İçinde yaşadığımız bütün bu yıkıntıların, çöküntülerin ortasında yeni doğuşların, yeni yaşamların belirtilerini şimdiden görebiliriz. Açıkça tartışmaya yer bırakmayacak biçimde görülecektir ki, aklımızı kullanırsak ve biraz da talihimiz yaver giderse, yeni ortaya çıkacak uygarlık, şimdiye dek gördüklerimizden çok daha sağlıklı, çok daha mantıklı, çok daha dürüst, çok daha demokratik olabilir. Önümüzdeki geçiş yılları fırtınalı ve bunalımlarla dolu olsa bile, uzun dönemde iyimser olmamız için birçok neden vardır. Kişisel ve toplumsal bunalımların kökeninde eski ve yeni uygarlıkların çatışması yatıyor. Ne kadar aydınlanmış olsalar da, seçkinler kendi başlarına uygarlık yaratamazlar. Bütün insanlığın enerjisi gerekir ve bu enerji salıverilmeyi bekliyor. Gelecek kuşaklar için yeni kurumlar ve organizasyonlar üretmeyi kendimize bir görev bilirsek, enerjiden çok daha güçlü bir şeyi serbest bırakabiliriz: Sinerjiye dayalı hayal gücü.  
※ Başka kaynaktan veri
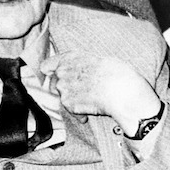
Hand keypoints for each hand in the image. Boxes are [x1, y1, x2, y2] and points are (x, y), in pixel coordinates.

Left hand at [40, 51, 159, 133]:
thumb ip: (87, 65)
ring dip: (75, 100)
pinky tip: (93, 110)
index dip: (51, 71)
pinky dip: (80, 112)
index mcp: (71, 57)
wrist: (122, 92)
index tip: (56, 76)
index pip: (47, 65)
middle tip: (84, 92)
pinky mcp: (68, 104)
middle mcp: (63, 72)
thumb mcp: (102, 60)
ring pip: (65, 97)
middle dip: (68, 88)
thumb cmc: (118, 74)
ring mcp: (63, 89)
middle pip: (56, 83)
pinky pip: (71, 110)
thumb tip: (88, 72)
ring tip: (92, 102)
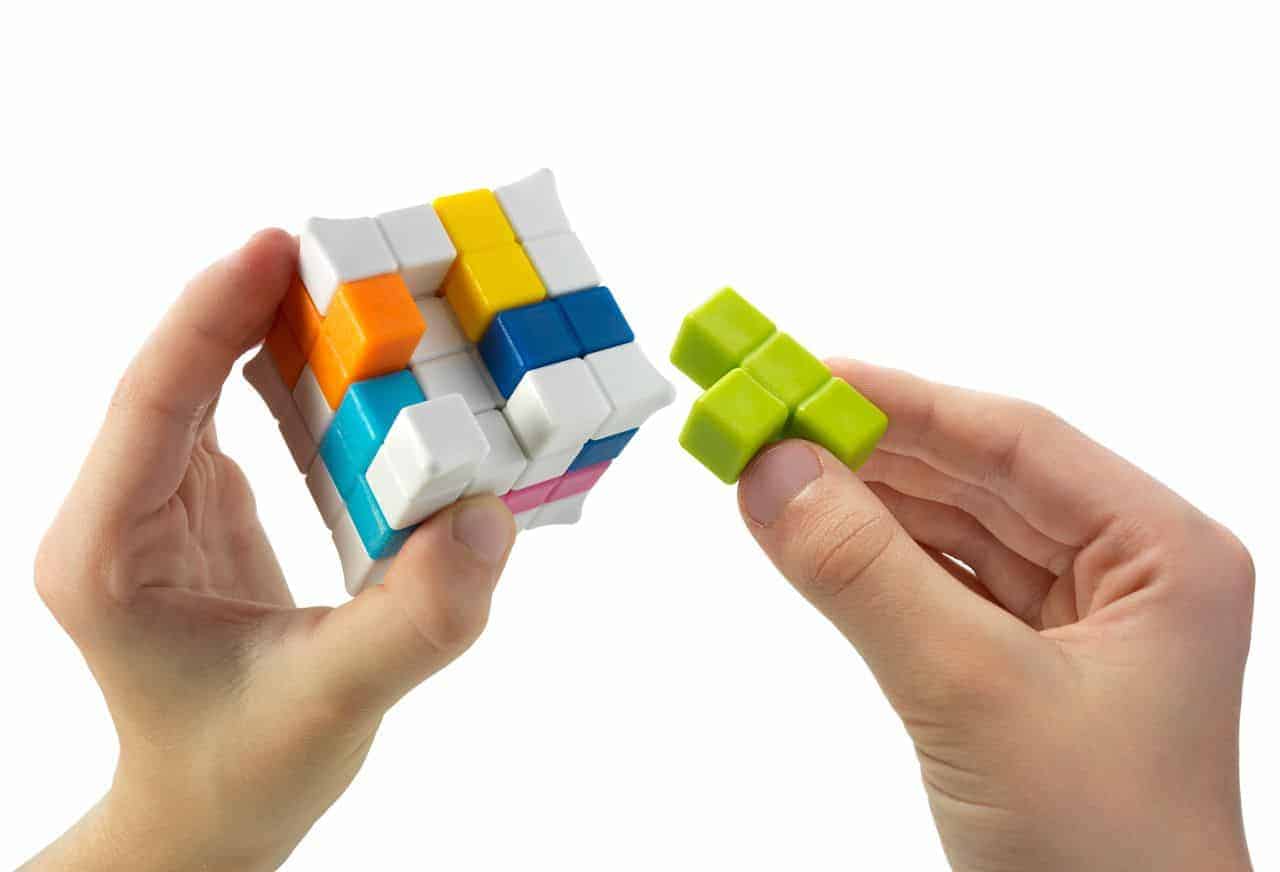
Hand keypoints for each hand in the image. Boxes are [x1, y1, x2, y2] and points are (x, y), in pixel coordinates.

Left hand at [27, 231, 515, 870]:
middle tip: (341, 251)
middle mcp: (122, 514)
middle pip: (178, 376)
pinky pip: (240, 417)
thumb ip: (411, 618)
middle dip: (252, 305)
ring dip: (275, 330)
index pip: (155, 403)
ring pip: (208, 386)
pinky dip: (295, 377)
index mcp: (110, 551)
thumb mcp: (330, 699)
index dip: (209, 315)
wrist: (216, 810)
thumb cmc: (246, 769)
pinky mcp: (205, 509)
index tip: (273, 244)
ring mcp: (160, 507)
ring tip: (353, 284)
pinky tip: (350, 355)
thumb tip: (488, 516)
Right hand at [738, 360, 1253, 871]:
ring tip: (774, 474)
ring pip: (952, 534)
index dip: (904, 402)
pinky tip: (817, 539)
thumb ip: (865, 574)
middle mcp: (1127, 576)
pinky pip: (940, 590)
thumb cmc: (1102, 854)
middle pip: (980, 481)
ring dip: (865, 506)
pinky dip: (875, 566)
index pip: (1016, 443)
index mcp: (1163, 555)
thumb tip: (772, 472)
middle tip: (770, 419)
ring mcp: (1075, 626)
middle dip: (873, 453)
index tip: (806, 376)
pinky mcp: (1024, 671)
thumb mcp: (972, 693)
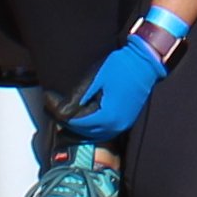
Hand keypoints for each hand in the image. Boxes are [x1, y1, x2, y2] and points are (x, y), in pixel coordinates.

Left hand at [62, 25, 174, 142]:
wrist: (145, 62)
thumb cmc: (120, 67)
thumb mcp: (95, 79)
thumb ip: (79, 98)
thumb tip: (63, 110)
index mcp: (107, 116)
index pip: (78, 123)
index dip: (62, 115)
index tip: (51, 105)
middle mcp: (116, 125)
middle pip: (86, 131)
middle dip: (70, 124)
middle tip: (56, 113)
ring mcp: (123, 124)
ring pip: (96, 133)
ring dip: (82, 128)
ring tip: (67, 118)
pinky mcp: (127, 120)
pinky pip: (106, 129)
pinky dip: (93, 127)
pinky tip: (86, 120)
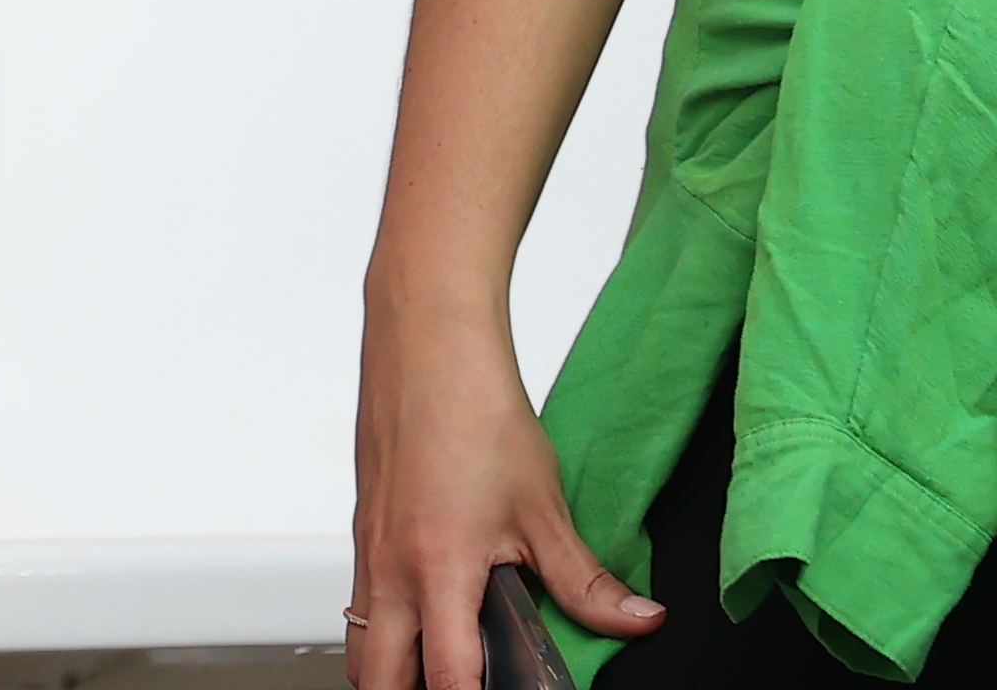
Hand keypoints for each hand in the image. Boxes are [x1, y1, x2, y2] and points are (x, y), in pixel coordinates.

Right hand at [348, 308, 659, 685]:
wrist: (427, 342)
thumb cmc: (473, 407)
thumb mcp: (544, 506)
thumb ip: (587, 580)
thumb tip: (636, 620)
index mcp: (436, 569)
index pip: (445, 679)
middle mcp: (388, 566)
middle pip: (374, 680)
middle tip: (460, 686)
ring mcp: (367, 547)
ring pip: (360, 642)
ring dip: (392, 666)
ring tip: (440, 664)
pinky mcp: (363, 526)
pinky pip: (361, 598)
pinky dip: (387, 623)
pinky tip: (431, 605)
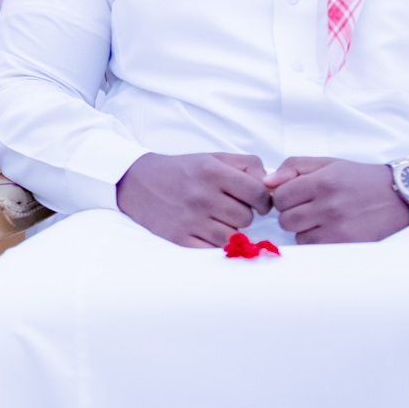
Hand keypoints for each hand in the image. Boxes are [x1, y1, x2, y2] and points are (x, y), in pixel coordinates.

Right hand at [115, 152, 271, 246]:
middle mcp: (202, 195)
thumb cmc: (181, 170)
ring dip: (230, 230)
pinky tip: (206, 231)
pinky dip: (215, 243)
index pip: (259, 193)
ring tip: (216, 219)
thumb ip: (246, 165)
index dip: (263, 200)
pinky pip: (214, 250)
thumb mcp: (212, 158)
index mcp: (212, 172)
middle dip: (243, 214)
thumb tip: (272, 184)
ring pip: (233, 236)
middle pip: (247, 218)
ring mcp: (190, 219)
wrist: (137, 182)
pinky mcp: (180, 238)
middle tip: (228, 208)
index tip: (256, 202)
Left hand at [265, 157, 408, 243]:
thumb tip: (266, 182)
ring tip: (322, 218)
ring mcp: (338, 228)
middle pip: (285, 219)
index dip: (283, 196)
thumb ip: (293, 167)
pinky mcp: (347, 244)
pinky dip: (317, 240)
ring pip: (298, 236)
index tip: (294, 196)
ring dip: (304, 229)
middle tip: (308, 208)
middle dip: (291, 213)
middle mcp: (329, 205)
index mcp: (323, 181)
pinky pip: (315, 247)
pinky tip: (330, 229)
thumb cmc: (360, 179)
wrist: (399, 196)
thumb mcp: (328, 163)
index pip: (279, 196)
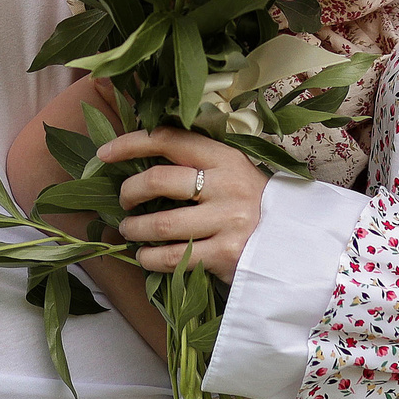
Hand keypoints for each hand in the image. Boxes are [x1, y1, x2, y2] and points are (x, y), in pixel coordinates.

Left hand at [99, 128, 266, 283]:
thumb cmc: (252, 203)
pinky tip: (144, 256)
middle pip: (159, 180)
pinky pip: (173, 257)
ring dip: (134, 228)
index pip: (170, 140)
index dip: (131, 143)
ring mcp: (228, 221)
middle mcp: (227, 185)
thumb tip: (138, 162)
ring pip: (161, 223)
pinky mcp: (226, 254)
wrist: (294, 243)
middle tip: (123, 201)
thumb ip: (195, 164)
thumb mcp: (231, 172)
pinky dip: (149, 258)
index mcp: (225, 157)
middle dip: (129, 191)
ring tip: (128, 230)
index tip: (105, 153)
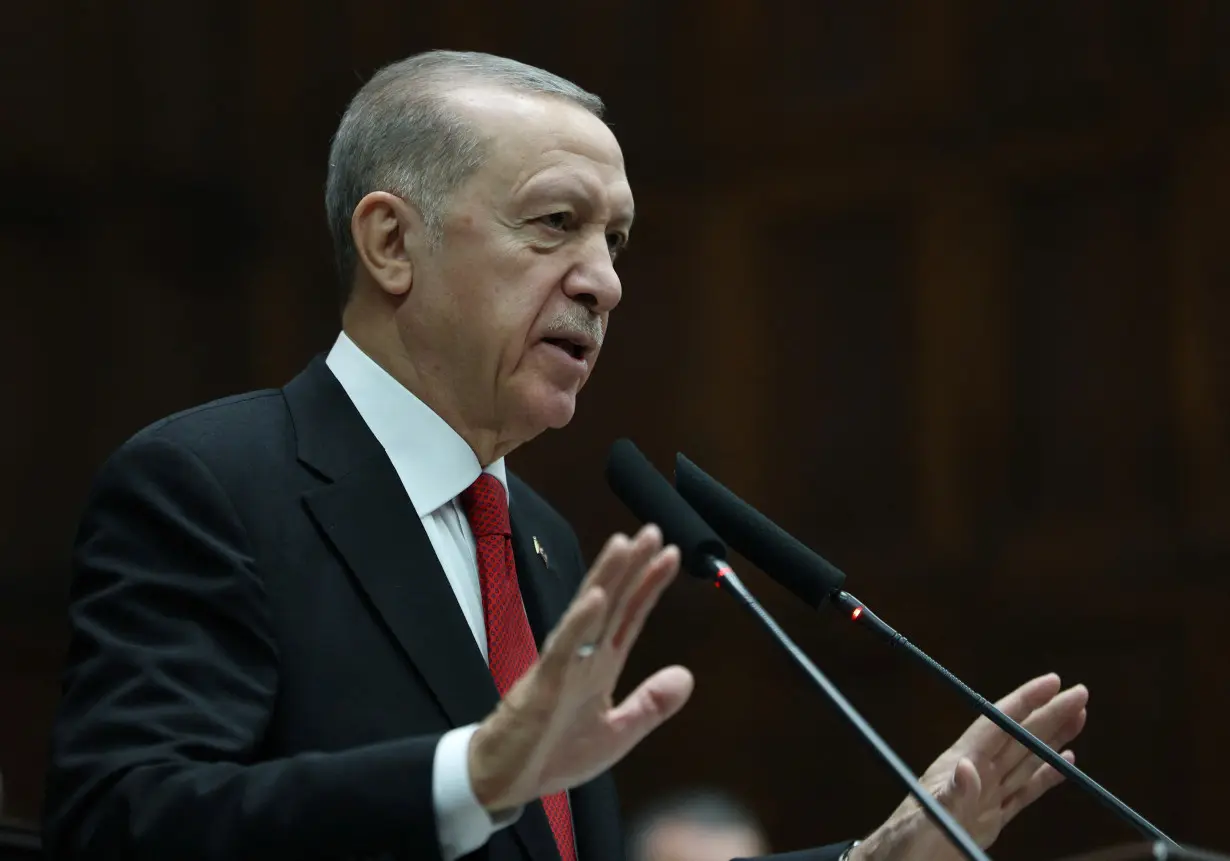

      Toplumsal sorunlarla ilgili geniş bir eğitim kampanyası açarak milyonlarca insanı karşılaşılacak bunalıma hazırlamamız mümkün olabilir. Değişimin sorumluluğunu taşıyanlar bizleriz. Önce kendimiz hazırlamak zorundayız. İlk bakışta çok yanlış, şaşırtıcı gelse bile, herhangi bir yeni görüşü hemen yerinde boğmaya kalkan, sıkıcılığına rağmen eski her şeyi savunan fikir düşmanlarına karşı sağır ve kör olmayı öğrenmeliyiz. Bu insanlara özgürce fikirlerini sunma şansı verecektir. Yeniden yapılanmaya şimdi başlarsak, biz ve çocuklarımız bütün uygarlığımızı yeniden biçimlendirilmesinde yer alabiliriz. Tıpkı dünyadan birer birer göçen devrimci kuşak gibi, biz de bir kader yazmak üzereyiz.